A community based around the trading of CS:GO virtual items.
Widely known trading and gambling responsive web application.
Great UI and color scheme.
Trading and Gambling capabilities.
Prone to underage gambling.
A community based around the trading of Dota 2 virtual items.
Advanced trading capabilities.
Great UI and color scheme.
Widely used by the dota community.
First automated banking service for Team Fortress 2 virtual items.
Website offers many features beyond trading.
Automated trading through steam bots.
Massive TF2 Community.
When creating a project like this, my brain sometimes starts firing on all cylinders. Ideas come and go, so it's very important for me to get my ideas out and onto something that I can see, visually. Often, I'll expand upon these ideas as my projects go along.
Let's take a trip inside my mind by seeing the flow of a project like Zedconomy. Thanks to a place called LucidChart I can give users who are unfamiliar with how a project like this works. This is one of the most efficient ways that I've seen companies do a flow of a similar project to my own.
This is the part of the design process where the visual design is completed. This is where I find out my visual design languages, solidify my desired color scheme, typography, iconography and the overall look and feel of the project.
This is where users will be brought once they have gone through the sign in or registration process.
Here is where users can search for items, people or trades.
Here is where users can add a trade from the homepage, search for their desired items, enter the amount, then add the items to their opened trade. In this particular case, I provided two different iterations showing different radio/add buttons.
Here are some iterations of what users are interacting with on the platform. Users can see their interactions history for themselves, their friends, and even view the history that they've removed. Didn't like an interaction with someone this week? Simply place your thumb/finger over the history item, swipe left, and tap the delete icon.
Whenever I complete a project, I always perform a usability test with a few people and gather their feedback.
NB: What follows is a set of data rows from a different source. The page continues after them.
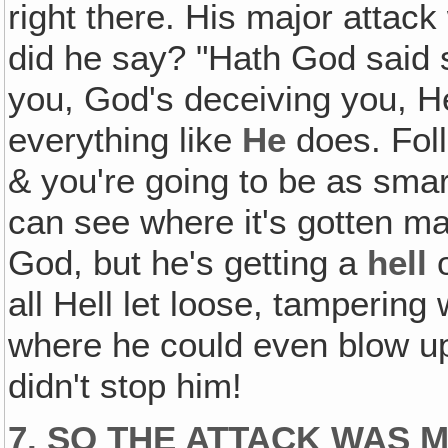
right there. His major atta
did he say? "Hath God said s
you, God's deceiving you, H
everything like
He
does. Foll
& you're going to be as smar
can see where it's gotten ma
God, but he's getting a
hell
o
all Hell let loose, tampering
where he could even blow up
didn't stop him!
7. SO THE ATTACK WAS 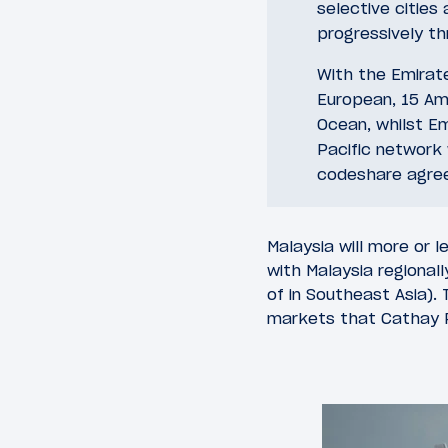
selective cities
progressively t
With the Emirate
European, 15 Ame
Ocean, whilst Em
Pacific network 
codeshare agree
Malaysia will more or 
with Malaysia regional
of in Southeast Asia).
markets that Cathay Pa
Even for personal concepts so that I can see where users do well and where they tend to struggle. People will often times help me find a better solution immediately. Feedback and criticism has always helped me improve not only in design, but in all aspects of life.
Users really liked this project's look and feel. It was a style that they felt was usable.
Liked the Killing Floor 2 related Login/Signup Pages.
When users would create a trade, they thought it was nice that the process was just a few clicks.
Everyone liked that this was a mobile app and not a web application. It was a big improvement from 2014's design language.
Like history was a nice touch. Reminded them of using Instagram.
Users could see themselves utilizing an app like this if they ever got addicted to trading.
There was some initial confusion about the way trades were made and items were saved. A really great recommendation I got was to try and mimic an eCommerce Cart.
Users had a hard time understanding why I would have social logins. Maybe I should just have a steam login instead of the others. The reason being is because they didn't want to have their real life information saved on a gaming related platform. Users like to separate the two.
Users like to be able to learn more about each individual item. Having a description page would help them understand the value of their trade.
Maybe in the future have a predicted value next to users' offers, that way they don't have to go out and research how much it is that someone offered.